--- INFORMATION SHOWN ---

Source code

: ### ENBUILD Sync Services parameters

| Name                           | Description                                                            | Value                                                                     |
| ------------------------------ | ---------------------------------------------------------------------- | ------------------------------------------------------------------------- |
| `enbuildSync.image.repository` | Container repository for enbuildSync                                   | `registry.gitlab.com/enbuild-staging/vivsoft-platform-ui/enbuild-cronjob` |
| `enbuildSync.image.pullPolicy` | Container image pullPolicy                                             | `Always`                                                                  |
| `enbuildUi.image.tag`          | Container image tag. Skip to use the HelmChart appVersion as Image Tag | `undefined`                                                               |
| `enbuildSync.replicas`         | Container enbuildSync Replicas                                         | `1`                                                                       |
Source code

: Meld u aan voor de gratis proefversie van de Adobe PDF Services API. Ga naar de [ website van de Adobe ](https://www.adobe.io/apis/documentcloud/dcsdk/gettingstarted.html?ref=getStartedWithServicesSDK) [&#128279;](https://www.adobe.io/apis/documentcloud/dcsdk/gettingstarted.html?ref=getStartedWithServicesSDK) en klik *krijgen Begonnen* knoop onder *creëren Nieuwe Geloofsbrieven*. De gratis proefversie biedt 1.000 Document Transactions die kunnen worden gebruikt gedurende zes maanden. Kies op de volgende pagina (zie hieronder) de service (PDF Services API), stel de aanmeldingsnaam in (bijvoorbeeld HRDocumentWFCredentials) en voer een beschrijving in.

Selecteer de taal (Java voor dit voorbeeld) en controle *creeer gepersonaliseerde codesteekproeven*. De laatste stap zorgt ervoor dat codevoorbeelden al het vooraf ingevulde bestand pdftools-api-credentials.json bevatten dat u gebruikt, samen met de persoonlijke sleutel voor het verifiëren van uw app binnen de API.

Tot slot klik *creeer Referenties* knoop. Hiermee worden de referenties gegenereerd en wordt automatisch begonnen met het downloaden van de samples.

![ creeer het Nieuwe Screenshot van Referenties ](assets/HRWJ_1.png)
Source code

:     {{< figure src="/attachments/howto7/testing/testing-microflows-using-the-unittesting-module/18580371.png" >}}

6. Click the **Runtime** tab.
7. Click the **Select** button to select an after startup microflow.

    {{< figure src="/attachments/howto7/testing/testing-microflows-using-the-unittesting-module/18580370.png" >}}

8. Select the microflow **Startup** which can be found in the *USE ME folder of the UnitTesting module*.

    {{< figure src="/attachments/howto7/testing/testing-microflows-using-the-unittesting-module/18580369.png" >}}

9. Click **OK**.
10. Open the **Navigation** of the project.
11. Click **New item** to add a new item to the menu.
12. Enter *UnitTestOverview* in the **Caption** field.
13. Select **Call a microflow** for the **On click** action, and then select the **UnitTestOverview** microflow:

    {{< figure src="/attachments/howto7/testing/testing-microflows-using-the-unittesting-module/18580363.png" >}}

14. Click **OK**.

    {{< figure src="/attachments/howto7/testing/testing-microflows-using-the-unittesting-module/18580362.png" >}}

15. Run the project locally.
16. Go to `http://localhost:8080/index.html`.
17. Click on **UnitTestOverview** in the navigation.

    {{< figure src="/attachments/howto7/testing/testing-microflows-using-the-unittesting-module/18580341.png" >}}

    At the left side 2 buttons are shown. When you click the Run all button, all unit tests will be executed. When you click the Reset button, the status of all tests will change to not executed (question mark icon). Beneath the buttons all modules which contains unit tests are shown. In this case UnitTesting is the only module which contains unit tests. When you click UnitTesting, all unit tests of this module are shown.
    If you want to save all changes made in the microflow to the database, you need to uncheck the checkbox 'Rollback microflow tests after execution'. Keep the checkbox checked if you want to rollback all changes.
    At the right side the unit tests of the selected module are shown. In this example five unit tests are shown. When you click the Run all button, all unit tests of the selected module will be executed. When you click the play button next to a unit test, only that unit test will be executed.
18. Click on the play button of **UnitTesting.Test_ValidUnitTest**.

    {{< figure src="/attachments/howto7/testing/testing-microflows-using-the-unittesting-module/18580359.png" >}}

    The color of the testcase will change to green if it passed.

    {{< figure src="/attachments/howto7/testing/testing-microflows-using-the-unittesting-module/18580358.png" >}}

---

(EXERCISE AIM): Count the lines above in which the word "Referenties" appears, then state only that count.

(SOLUTION TO THIS TASK): 2